-------- SOURCE MATERIAL --------
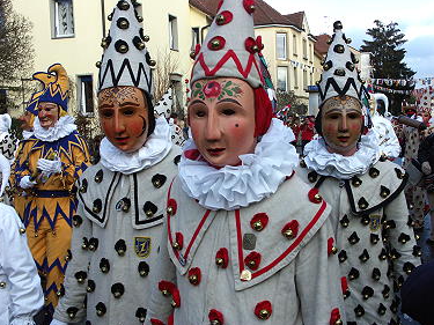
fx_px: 526
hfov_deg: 44.8
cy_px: 164
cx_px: 216
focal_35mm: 42
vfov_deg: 34.3
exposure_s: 1/200
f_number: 6.3
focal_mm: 10.77
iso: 100
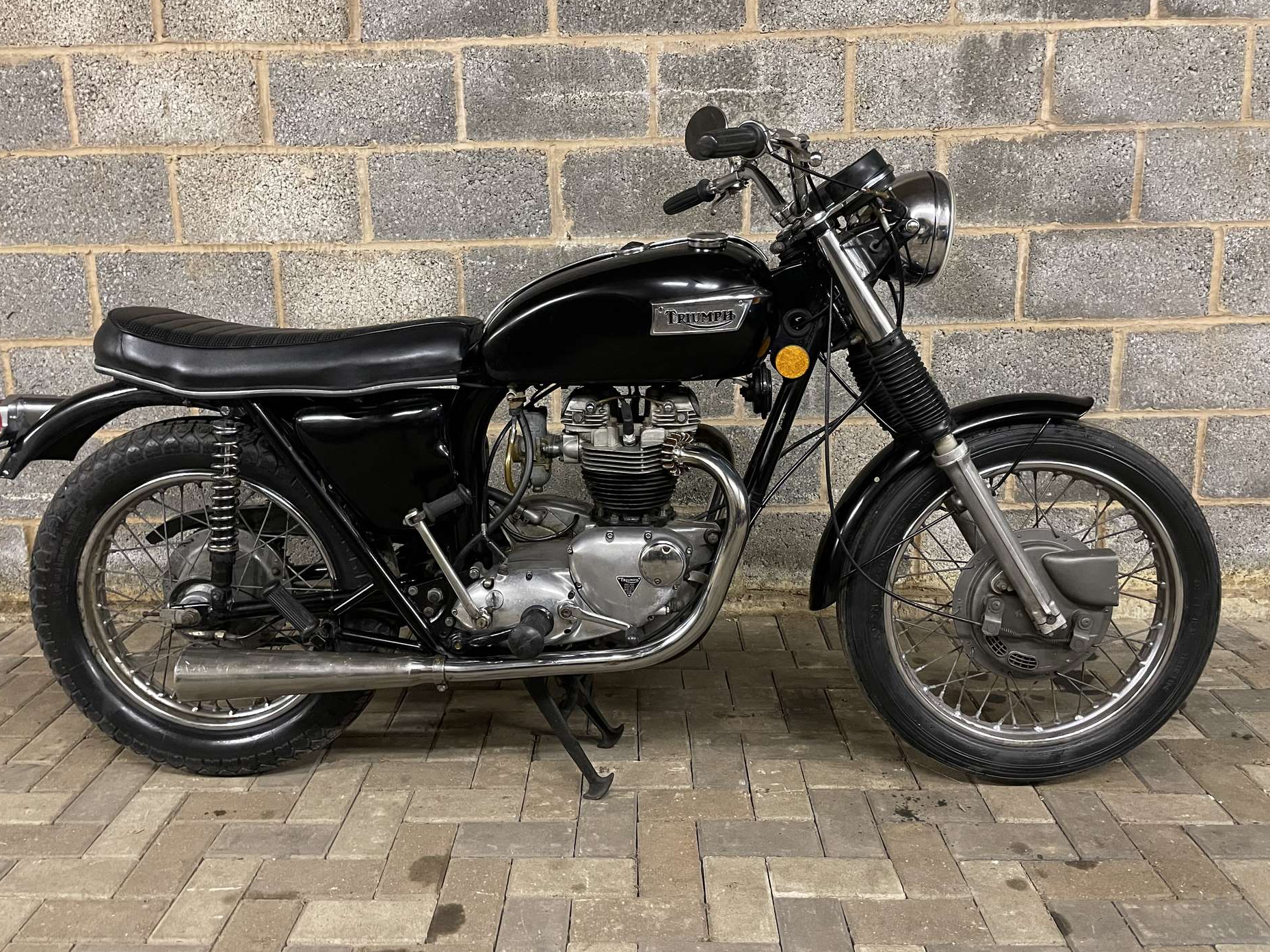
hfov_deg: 63.4
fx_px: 1027
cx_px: 614
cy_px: 454
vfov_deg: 49.7
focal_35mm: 28
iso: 500
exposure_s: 1/25
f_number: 1.6
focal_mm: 4.2
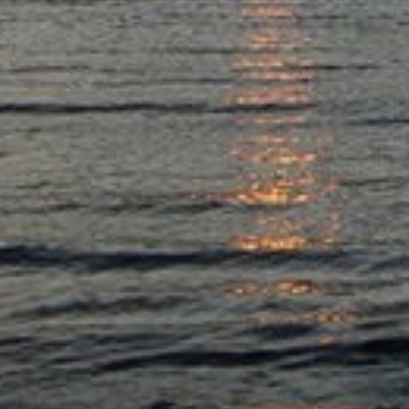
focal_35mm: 147
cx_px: 271
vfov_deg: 11.3
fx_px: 1965
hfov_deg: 11.9
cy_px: -249
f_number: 5.6
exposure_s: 1/320
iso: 80
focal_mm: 6
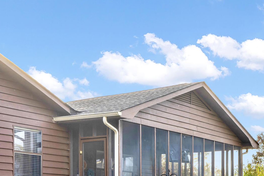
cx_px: 208
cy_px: 222
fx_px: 521
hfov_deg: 27.9
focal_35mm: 71
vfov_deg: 18.1
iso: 100
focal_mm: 25
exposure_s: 1/25
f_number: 10
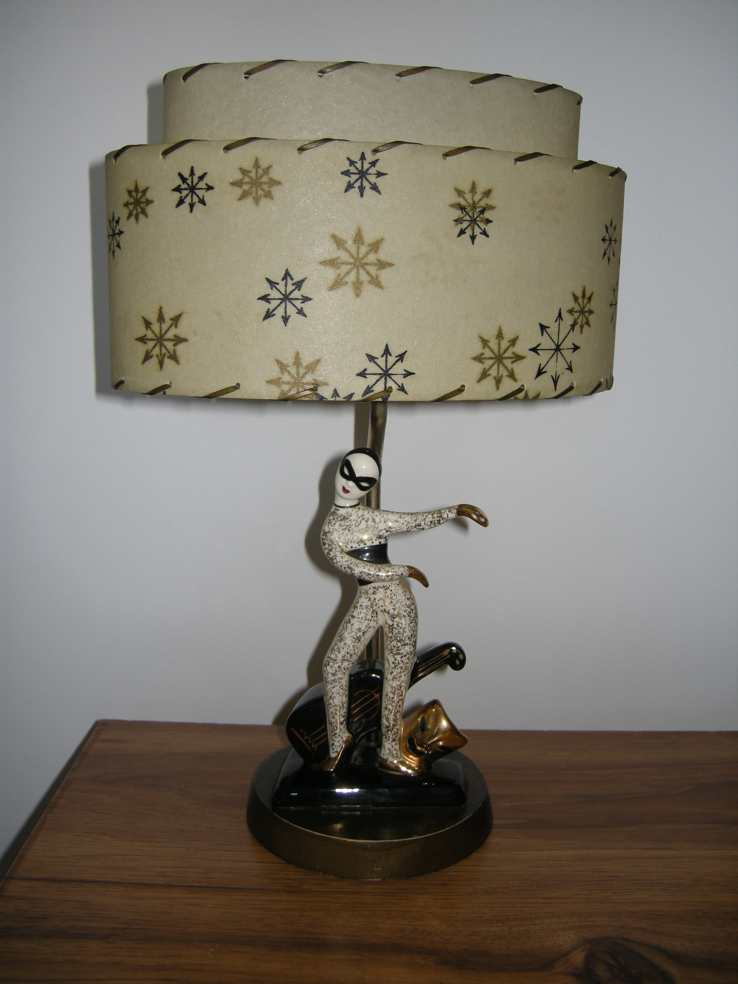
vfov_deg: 51.4
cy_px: 492
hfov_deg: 39.7
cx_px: 369
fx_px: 1023
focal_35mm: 36
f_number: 2.7
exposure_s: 1/30
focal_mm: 7.5
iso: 64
--------
- GOAL OF THE EXERCISE: From the line containing "exposure_s: 1/200" down to the final line of the records above, restate every line word for word, add nothing, and skip the pictures.

- RESPONSE TO THE TASK:
exposure_s: 1/200
f_number: 6.3
focal_mm: 10.77
iso: 100
hfov_deg: 63.4
fx_px: 1027
cx_px: 614
cy_px: 454
vfov_deg: 49.7
focal_35mm: 28
iso: 500
exposure_s: 1/25
f_number: 1.6
focal_mm: 4.2
focal_35mm: 147
cx_px: 271
vfov_deg: 11.3
fx_px: 1965
hfov_deg: 11.9
cy_px: -249
f_number: 5.6
exposure_s: 1/320
iso: 80
focal_mm: 6
cx_px: 208
cy_px: 222
fx_px: 521
hfov_deg: 27.9
focal_35mm: 71
vfov_deg: 18.1
iso: 100
focal_mm: 25
exposure_s: 1/25
f_number: 10
vfov_deg: 51.4
cy_px: 492
hfov_deg: 39.7
cx_px: 369
fx_px: 1023
focal_35mm: 36
f_number: 2.7
exposure_s: 1/30
focal_mm: 7.5
iso: 64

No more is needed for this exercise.